Toutefois... c'est loin d'être le cas pour tous les clones ! Cette revue récente donne quelques éléments. L'ensemble des données actuelles ne confirment pas l'hypothèse de raccourcissement des télomères lors du clonage. Au cours du développement (plus exactement lors du passage morula/blastocyste) chez les bovins comme chez la souris, on a démontré l'existence d'un mécanisme d'allongement des télomères, lié à l'activité d'une enzyme (la télomérase ; cette enzyme ne sera plus active ensuite que dans les cellules germinales et les cellules souches). Ce mécanisme est efficace sur les noyaux utilisés lors des clonages : les télomères sont "remis à neuf" avant implantation. Comme cette étape semble nécessaire à l'implantation (on parle de check-point développemental), elle pourrait expliquer l'absence de différence télomérique constatée chez les animaux qui se développent...

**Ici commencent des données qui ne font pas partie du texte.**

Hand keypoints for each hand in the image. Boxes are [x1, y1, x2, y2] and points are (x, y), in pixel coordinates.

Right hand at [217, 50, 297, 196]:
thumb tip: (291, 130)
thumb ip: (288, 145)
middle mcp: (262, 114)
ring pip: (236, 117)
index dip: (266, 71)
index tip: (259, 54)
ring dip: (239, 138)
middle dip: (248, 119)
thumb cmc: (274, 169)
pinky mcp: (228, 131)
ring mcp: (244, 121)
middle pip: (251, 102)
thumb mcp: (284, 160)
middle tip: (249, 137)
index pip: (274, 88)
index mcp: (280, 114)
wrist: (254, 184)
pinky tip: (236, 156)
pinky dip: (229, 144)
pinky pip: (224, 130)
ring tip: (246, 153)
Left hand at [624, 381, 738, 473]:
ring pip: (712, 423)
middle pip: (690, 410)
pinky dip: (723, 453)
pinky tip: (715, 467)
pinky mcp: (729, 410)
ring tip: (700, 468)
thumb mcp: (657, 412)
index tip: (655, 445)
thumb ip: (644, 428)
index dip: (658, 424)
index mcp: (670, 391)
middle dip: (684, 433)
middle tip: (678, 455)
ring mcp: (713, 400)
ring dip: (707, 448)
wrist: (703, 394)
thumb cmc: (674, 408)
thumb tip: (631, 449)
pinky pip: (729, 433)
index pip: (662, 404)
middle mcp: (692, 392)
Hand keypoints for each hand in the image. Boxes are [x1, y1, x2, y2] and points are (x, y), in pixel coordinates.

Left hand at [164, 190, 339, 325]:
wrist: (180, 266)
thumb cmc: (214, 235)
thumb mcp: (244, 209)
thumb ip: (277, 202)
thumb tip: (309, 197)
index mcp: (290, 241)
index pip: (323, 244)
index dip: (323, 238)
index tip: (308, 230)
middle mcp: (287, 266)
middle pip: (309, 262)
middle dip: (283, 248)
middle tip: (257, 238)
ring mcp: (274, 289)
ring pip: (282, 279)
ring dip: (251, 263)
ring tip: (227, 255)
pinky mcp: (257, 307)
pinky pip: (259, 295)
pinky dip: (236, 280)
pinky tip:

Alors où se situe l'explication du faible taux de réussite du clonage ? Il faut vraisemblablement aller chercher du côté de l'épigénétique, autrement dit du contrôle de l'expression du génome par méthylation de l'ADN. Ce contrôle doit passer de l'état "différencié" à l'état "totipotent" pour permettre le développement d'un individu à partir d'une cellule somatique différenciée : il paraît admissible que cet remaniement majeur ne soit pas une opération sans risque d'erreurs... Il reste encore beaucoup à faire pour comprendre (et donc tenter de maîtriser) ces phénomènes.